FOOTBALL – Convoqué en équipe de France lundi soir pour pallier le forfait d’Elaquim Mangala, Presnel Kimpembe n’arrive pas de nulle part, mais presque. Le défenseur du PSG, âgé de 21 ans, n’a disputé que 17 matchs chez les professionnels, dont 13 de Ligue 1. Focus sur cinq aspects méconnus de sa trajectoire.

  • 1Les équipes de France de jeunes l’ont snobé

    Avant de se voir confier le brassard de capitaine de l’équipe de France Espoirs cet été, Presnel Kimpembe a longtemps cru qu’il ne porterait jamais le maillot bleu. En effet, pendant que ses compères du centre de formation du PSG, Adrien Rabiot et Kingsley Coman, passaient pas tous les échelons (moins de 16, 17 et 18 ans), en étant souvent surclassés, lui devait rester au club, faute d’avoir été sélectionné. « À une époque, personne ne me voyait arriver, confiait-il récemment à L’Équipe. J’ai vécu des moments très difficiles. J’ai toujours cru en moi. Toutes ces épreuves-là m’ont fait grandir, et me donnent la rage aujourd’hui. » Une rage qui lui a permis de, finalement, débouler en Espoirs en septembre 2015. Puis de picorer un temps de jeu croissant à Paris.
  • 2Il est passé à ça de jouer pour la RD Congo

    Entre-temps, le latéral gauche reconverti en défenseur central a porté le maillot de son pays d’origine, la République démocratique du Congo. C’était le 12 octobre 2014, avec les Espoirs, en Autriche… Et puis, la sélection A l'a sollicité en mars 2015 pour participer à un stage à Dubaï. Il refuse alors, conscient qu’une seule minute en match officiel l’empêcherait à jamais de jouer pour la France. Il vient, à l'époque, de signer son tout premier contrat professionnel avec le PSG. « Les Bleus, je ne dirais pas que c’est un monde lointain. En fait, ce n’est pas loin, mais c’est très loin en même temps (rires). J’espère y arriver un jour », lâchait-il en juillet, en ne croyant pas si bien dire.
  • 3Il est sous-payé par le PSG, mais ça ne va pas durer

    Presnel Kimpembe est aujourd’hui un membre à part entière de l’équipe première du PSG. Le club lui a même signifié toute sa confiance en ne recrutant pas de défenseur central après le départ de David Luiz lors du dernier mercato estival.

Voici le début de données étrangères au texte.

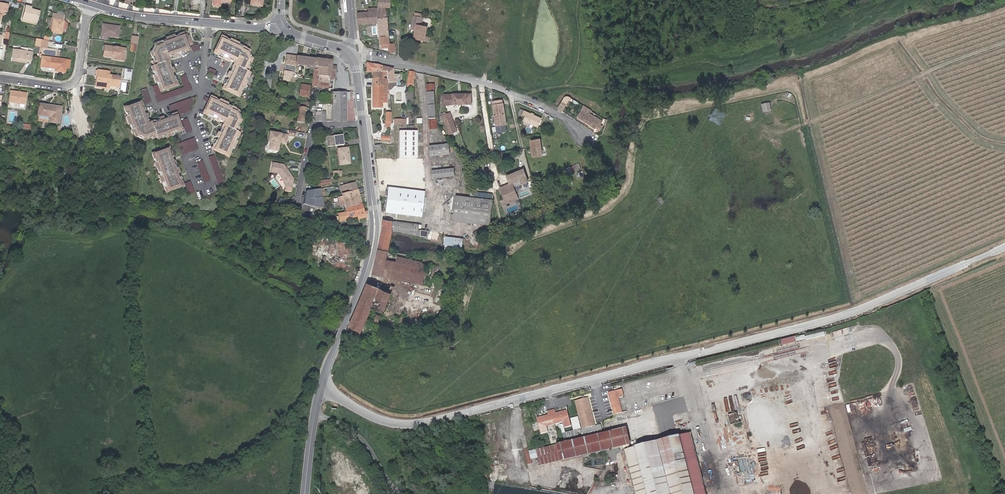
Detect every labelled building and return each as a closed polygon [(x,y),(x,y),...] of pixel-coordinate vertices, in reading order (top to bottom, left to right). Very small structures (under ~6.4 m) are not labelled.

Ce qui explique qu’il vive mal, désormais, de toucher 8000 euros par mois, à comparer aux 250 000 euros mensuels que touche, au même âge, et pour un temps de jeu à présent quasi similaire, son coéquipier Adrien Rabiot. Cet été, il a même laissé planer la menace d’un départ pour convaincre son employeur de l’augmenter, après avoir repoussé, fin juillet, une première offre de prolongation, jugée trop peu élevée. Cette convocation en équipe de France devrait ainsi convaincre une bonne fois pour toutes le PSG de mettre la main à la poche.
  • 4Ses coéquipiers lui prédisent un avenir radieux

    Presnel Kimpembe, ce sont sans doute ses coéquipiers qui en parlent le mieux. Le capitaine, Thiago Silva, l’a pris sous son aile, lui montrant parfois des vidéos sur son téléphone pour l’aider à améliorer son placement. Voici ce que déclarait Maxwell, en tout début de saison, à son sujet : « Il a beaucoup de qualités. Il joue proche de moi donc j’essaye de parler beaucoup avec lui, de lui donner des conseils. Je pense qu’il a un avenir énorme. » Et puis, début septembre, la nouvelle recrue, Thomas Meunier, a dit ceci : « Il est exceptionnel, lui ! J'adore son style de jeu ! Si je devais le comparer à quelqu'un, ce serait volontiers à Kompany. Quand il est sorti d'Anderlecht, il a tout de suite fait l'unanimité. Et Presnel a cette élégance, cette facilité, c'est vraiment un joueur moderne, il veut toujours construire de derrière. » Quant à Unai Emery, il estimait, une semaine plus tard, que « Kimpembe reste sur de grandes prestations. Je suis content de lui. Il doit grandir individuellement avec l’équipe, pour le bien du PSG ».
  • 5Il passe toutes ses vacances avec Kingsley Coman

    Et pour cause : c’est son meilleur ami. Leur relation va donc bien au-delà du foot (et des teintures blondes). « Franchement, ça m’a fait mal de le voir partir, parce que c’est "mon gars", Kingsley ! Ça m’a fait vraiment bizarre. On était ensemble depuis les poussins, ça faisait un bail. On se connaît depuis l'âge de 8 ans. Surtout qu’il est parti à l’étranger. Ce n’est pas comme s’il était resté en France » , lâchait-il en mars. Les voici de nouveau réunis depuis lundi soir, dans le château de Clairefontaine.